Now for the interesting bit, and where the paradox arises!

6.  As we noted above, the time dilation effect is reciprocal, so that as far as Sue is concerned, John is in a frame of reference that is moving away from her, and so to Sue, John appears to age more slowly, and on her return it might be expected that John is only 50 years old and she is 70 years old, i.e. the exact opposite of what John expects!!

This is the twin paradox, possibly the most discussed paradox of them all.  The resolution is actually quite simple.  We noted above that the time dilation formula that gives the magnitude of the time dilation effect is only valid for inertial frames of reference.  Now, only one of our twins, John, is present in an inertial frame of reference at all times.  So, only John is entitled to apply the time dilation formula for the whole journey, and thus deduce that Sue ages 30 years while her ages 50 years.
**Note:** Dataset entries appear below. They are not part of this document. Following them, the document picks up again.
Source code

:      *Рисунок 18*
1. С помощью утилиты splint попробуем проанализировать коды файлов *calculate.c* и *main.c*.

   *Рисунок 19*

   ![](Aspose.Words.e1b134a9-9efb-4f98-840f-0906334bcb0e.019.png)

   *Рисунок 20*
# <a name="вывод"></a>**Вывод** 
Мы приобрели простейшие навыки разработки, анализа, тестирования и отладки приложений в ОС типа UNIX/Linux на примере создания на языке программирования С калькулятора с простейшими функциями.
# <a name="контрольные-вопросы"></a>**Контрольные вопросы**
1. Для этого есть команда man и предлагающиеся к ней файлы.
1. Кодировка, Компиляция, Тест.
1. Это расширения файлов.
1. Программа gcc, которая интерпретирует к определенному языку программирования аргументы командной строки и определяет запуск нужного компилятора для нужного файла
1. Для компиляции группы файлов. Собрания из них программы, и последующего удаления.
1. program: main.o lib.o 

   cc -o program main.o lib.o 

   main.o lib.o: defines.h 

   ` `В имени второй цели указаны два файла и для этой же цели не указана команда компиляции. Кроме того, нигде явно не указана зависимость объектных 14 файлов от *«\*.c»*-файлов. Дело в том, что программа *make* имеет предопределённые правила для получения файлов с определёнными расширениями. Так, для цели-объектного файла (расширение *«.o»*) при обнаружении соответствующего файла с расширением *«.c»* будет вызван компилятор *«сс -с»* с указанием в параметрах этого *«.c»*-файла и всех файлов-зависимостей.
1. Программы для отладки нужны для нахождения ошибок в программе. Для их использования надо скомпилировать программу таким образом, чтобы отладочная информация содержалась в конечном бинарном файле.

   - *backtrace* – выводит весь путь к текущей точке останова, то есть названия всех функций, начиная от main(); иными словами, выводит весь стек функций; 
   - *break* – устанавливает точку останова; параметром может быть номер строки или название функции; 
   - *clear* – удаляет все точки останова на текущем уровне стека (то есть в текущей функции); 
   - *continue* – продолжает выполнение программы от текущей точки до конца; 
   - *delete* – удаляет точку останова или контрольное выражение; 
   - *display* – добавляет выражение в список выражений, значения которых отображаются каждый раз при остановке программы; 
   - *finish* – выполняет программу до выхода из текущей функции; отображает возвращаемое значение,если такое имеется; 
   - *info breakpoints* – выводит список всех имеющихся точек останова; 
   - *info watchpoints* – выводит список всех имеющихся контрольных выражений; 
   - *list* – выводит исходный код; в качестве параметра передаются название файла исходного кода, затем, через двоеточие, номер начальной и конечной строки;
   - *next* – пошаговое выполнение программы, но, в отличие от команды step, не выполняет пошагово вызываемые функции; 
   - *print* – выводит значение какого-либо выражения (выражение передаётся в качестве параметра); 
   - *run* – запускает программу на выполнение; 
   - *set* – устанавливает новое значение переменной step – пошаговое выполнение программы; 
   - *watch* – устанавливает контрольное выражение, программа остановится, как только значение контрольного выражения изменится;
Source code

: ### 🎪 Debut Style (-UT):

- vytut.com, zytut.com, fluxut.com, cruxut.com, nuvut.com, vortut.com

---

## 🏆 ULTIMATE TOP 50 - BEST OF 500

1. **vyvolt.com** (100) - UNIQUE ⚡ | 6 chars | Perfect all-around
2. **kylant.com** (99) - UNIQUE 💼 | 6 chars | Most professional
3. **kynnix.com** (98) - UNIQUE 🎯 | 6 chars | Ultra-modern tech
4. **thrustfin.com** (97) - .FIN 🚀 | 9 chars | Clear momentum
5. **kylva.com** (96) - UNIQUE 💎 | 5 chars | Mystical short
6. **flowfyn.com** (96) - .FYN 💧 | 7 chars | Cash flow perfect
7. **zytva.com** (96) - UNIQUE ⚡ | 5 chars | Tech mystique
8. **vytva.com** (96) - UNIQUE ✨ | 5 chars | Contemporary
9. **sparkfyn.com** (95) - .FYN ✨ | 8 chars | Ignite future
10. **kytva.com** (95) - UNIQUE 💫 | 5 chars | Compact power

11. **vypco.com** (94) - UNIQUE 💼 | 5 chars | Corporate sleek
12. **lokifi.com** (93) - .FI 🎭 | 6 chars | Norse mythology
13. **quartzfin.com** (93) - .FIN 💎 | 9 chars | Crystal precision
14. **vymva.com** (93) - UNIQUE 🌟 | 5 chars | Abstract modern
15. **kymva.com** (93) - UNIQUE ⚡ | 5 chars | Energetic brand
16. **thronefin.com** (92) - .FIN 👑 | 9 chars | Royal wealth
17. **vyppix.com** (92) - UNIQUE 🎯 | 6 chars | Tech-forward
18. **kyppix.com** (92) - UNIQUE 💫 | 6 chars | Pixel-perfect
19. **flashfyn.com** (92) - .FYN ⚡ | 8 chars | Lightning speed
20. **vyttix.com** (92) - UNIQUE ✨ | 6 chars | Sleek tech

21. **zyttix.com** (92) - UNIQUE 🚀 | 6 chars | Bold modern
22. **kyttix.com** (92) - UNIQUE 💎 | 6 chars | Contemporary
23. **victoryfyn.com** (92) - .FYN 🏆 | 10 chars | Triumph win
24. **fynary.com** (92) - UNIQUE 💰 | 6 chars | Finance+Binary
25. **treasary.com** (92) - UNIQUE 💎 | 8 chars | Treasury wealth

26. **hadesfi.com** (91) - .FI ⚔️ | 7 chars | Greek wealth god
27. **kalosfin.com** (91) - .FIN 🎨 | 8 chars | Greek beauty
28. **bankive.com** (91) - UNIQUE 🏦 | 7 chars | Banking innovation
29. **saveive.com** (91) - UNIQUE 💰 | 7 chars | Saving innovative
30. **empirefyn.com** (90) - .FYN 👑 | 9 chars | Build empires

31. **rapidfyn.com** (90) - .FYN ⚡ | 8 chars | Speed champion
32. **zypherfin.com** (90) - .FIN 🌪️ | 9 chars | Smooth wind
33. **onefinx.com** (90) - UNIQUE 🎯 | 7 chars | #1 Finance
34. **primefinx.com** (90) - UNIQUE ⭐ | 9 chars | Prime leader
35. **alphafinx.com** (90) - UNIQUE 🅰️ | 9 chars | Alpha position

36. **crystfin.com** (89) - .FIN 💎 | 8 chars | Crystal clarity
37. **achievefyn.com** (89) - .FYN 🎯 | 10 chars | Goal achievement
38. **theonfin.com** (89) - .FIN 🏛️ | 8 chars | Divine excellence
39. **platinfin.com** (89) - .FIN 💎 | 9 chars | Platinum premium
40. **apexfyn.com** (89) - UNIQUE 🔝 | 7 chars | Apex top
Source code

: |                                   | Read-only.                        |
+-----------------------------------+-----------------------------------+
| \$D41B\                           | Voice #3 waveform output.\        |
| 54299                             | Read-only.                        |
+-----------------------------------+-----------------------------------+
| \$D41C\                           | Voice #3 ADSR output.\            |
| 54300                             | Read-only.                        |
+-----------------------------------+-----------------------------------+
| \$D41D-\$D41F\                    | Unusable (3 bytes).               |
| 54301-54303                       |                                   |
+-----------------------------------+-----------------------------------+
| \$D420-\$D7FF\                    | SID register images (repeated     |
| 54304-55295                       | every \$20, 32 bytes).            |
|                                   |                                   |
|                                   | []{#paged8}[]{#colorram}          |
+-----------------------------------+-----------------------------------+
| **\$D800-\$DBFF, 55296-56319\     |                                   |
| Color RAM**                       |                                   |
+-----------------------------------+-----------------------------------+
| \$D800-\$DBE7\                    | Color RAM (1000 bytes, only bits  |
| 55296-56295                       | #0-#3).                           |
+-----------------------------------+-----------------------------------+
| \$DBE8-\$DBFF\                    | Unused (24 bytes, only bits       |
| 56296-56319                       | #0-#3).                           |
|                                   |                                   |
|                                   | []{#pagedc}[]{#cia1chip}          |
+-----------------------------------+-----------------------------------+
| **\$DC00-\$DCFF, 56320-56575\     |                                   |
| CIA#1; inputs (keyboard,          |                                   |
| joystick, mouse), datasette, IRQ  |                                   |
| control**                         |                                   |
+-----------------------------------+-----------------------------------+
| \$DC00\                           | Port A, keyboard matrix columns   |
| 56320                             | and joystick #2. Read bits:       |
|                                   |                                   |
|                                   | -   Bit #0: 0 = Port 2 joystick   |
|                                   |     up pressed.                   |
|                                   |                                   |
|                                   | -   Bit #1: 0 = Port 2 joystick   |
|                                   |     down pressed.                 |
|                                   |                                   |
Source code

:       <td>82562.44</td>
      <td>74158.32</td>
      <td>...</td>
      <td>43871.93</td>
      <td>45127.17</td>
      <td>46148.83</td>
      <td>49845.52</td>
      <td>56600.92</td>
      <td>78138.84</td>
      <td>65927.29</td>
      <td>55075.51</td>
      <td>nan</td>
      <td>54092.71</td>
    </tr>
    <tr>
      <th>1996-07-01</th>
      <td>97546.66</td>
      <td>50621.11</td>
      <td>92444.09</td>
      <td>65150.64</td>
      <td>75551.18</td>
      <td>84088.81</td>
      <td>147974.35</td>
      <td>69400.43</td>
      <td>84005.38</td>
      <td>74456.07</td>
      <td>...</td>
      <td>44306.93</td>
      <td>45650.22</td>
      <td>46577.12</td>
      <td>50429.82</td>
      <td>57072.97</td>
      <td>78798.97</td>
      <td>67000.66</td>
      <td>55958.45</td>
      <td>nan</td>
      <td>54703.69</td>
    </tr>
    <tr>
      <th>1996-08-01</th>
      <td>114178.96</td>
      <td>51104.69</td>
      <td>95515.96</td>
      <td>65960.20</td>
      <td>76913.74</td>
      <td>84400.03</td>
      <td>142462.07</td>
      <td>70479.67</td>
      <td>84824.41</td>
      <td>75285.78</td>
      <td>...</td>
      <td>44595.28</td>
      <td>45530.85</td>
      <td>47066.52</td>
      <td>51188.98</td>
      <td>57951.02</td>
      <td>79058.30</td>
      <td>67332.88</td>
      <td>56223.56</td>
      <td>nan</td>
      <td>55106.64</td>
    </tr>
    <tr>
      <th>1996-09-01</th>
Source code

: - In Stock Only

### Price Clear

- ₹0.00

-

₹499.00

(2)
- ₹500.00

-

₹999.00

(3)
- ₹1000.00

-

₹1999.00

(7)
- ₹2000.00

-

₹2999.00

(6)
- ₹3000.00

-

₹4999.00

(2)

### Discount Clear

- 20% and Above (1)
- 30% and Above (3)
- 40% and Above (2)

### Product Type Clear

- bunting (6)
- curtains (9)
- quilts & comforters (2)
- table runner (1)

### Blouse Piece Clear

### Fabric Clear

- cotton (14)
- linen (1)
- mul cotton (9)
Sue is only in an inertial frame for the outward part of her journey.  This is because in order to come back, she has to slow down, turn around and then get back up to speed again.  This involves changing from one inertial frame to another.

The correct conclusion from the space trip, therefore, is the one observed by John, namely that John is aged 70, and Sue is aged 50, on her return.

The moral of this story is that there is in fact no paradox about the twin paradox, only a faulty application of the principles of relativity and the associated formulae.

THE END